Secondo gli ultimi sondaggi pubblicati proprio in questi giorni, gli italiani non hanno ancora ben chiaro in testa cosa prevedano le riforme costituzionali del governo guidato da Matteo Renzi. Inoltre, di fronte al referendum di ottobre, oggi gli italiani sono spaccati praticamente a metà: tra coloro che hanno dichiarato che andranno sicuramente a votare, il 50% dice che voterà sì, l’altro 50% dice che voterà no. Sarà molto importante, dunque, il lavoro di comunicazione che riusciranno a mettere in campo i comitati a favore della riforma e quelli contrari ad essa.
Ricordiamo che, a differenza del referendum sulle trivelle, per esempio, per quanto riguarda quello sulle riforme costituzionali non esiste un quorum di partecipazione. Dunque, il voto di ottobre sarà valido a prescindere da quanti italiani andranno a votare. Questo perché nel caso del referendum abrogativo si deve abrogare qualcosa che le Camere hanno deliberato ed approvato ed è in vigore. Quindi si deve dimostrare che almeno la maggioranza dei votanti (che devono costituire almeno la maggioranza degli aventi diritto al voto) sia contraria a quella norma e la voglia abrogare.
Quello di ottobre sarà un referendum confermativo. Ribadiamo che non è richiesto un quorum, necessario invece a cancellare una norma già vigente. Piuttosto, l’elettore partecipa del processo di revisione costituzionale, non si contrappone al legislatore ordinario. Del resto, sappiamo che la Repubblica stessa discende dal Referendum Istituzionale del 1946 per il quale non era previsto alcun quorum.
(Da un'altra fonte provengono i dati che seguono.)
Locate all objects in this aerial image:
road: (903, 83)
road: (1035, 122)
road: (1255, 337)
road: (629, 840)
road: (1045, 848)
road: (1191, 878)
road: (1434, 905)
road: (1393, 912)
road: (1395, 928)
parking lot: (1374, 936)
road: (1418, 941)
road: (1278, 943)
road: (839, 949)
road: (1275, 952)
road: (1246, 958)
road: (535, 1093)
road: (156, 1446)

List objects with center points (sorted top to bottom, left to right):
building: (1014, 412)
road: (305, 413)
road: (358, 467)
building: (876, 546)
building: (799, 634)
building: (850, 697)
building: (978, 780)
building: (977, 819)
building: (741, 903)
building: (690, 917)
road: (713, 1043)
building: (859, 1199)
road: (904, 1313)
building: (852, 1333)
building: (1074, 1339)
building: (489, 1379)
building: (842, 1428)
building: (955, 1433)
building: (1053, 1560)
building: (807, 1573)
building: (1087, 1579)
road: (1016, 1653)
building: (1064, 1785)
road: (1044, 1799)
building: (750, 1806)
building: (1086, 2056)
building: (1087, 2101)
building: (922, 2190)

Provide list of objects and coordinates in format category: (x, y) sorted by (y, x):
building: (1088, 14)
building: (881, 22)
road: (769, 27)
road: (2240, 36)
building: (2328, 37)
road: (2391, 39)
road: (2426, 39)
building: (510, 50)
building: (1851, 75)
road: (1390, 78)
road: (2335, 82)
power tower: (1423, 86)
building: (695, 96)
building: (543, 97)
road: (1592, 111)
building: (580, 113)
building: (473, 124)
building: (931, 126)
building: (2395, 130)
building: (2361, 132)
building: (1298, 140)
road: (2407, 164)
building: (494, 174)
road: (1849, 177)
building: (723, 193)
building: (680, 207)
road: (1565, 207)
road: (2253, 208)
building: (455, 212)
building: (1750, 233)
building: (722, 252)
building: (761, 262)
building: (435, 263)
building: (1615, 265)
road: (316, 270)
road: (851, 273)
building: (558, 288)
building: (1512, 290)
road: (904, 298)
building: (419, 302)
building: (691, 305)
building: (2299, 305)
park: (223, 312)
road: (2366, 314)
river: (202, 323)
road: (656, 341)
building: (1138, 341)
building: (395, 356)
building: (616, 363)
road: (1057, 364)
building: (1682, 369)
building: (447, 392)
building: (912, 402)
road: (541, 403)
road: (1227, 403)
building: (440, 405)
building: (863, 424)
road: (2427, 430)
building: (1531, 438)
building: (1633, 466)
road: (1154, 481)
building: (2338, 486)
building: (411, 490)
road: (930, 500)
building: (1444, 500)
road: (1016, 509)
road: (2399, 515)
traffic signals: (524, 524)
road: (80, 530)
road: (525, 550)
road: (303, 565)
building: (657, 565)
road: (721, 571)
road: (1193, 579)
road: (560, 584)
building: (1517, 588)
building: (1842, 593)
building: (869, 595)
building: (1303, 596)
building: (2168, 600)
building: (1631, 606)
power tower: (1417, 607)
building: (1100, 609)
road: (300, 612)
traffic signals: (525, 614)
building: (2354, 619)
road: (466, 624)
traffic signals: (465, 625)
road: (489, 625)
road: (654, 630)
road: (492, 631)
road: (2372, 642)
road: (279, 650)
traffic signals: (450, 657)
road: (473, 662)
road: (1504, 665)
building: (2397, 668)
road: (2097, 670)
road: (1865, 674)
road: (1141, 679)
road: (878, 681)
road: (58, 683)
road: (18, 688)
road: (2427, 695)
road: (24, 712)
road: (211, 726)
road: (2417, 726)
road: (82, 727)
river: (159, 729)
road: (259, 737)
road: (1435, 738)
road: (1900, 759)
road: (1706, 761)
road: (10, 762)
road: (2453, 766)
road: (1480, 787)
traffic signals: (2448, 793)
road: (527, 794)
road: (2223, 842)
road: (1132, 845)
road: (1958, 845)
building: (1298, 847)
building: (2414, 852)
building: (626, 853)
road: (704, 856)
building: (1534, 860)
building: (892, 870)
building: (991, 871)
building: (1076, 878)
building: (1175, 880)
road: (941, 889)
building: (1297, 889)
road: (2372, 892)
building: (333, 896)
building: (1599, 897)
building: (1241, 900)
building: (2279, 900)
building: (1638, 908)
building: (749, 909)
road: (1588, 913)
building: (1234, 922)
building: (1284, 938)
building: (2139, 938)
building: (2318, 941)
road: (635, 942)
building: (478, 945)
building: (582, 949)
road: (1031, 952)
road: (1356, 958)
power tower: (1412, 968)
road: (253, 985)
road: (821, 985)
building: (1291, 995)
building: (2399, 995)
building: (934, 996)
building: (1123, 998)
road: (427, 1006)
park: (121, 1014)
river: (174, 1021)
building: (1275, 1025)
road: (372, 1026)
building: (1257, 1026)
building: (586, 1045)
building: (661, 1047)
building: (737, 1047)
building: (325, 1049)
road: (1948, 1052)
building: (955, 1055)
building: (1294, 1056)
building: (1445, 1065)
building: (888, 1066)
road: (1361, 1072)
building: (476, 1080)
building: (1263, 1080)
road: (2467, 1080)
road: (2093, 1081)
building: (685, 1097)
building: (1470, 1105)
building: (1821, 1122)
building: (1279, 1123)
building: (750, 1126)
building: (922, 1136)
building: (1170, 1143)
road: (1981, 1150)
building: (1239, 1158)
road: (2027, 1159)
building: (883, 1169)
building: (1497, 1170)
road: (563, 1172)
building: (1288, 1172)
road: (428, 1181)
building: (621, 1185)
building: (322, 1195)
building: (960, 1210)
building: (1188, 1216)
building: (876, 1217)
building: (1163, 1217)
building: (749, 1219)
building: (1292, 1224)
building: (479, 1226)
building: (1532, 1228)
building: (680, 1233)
Il presidente del Consiglio Matteo Renzi, che ha fortemente voluto le riforme costituzionali (proprio per questo si è deciso per un governo di unità nazionale), ha molto personalizzato il referendum d’autunno: se non passano le riforme, me ne vado, ha ribadito il premier più volte. Un errore, il suo, secondo più osservatori, perché in questo modo tanti elettori – in particolare quelli contrari alle politiche del Pd e della sinistra in genere – potrebbero essere portati a votare contro, non tanto perché non convinti della necessità di riformare la nostra costituzione, ma proprio per mandare a casa un premier che considerano abusivo, non votato da nessuno, condizionato dai poteri forti.
La verità, invece, è che questa legislatura è nata proprio per portare avanti quelle riforme improcrastinabili per il nostro Paese e che rappresentano l’architettura delle nostre istituzioni. Prevedere con certezza oggi cosa accadrà a ottobre è impossibile, anche perché – come abbiamo visto – i sondaggi al momento non fanno chiarezza. Renzi ha convinto il Senato a votare per la propria abolizione: qualcosa di davvero impensabile fino a poco tempo fa. Certo è che i mesi che ci separano dal referendum di ottobre saranno molto intensi e una volta archiviate le Amministrative il dibattito si concentrerà su quello. Anche gli italiani all’estero saranno coinvolti nel voto: italiani nel mondo che, se le riforme passeranno, si vedranno cancellare sei rappresentanti presenti oggi a palazzo Madama.
Vittorio Feltri, giornalista e fondatore di Libero, nei giorni scorsi ha scritto che gli italiani alla fine voteranno Sì al referendum, fosse soltanto per eliminare 300 e passa senatori che costano allo Stato e quindi ai contribuenti milioni di euro ogni anno solo di stipendi. Sarà davvero così? Se avessimo una sfera di cristallo funzionante avremmo ogni risposta.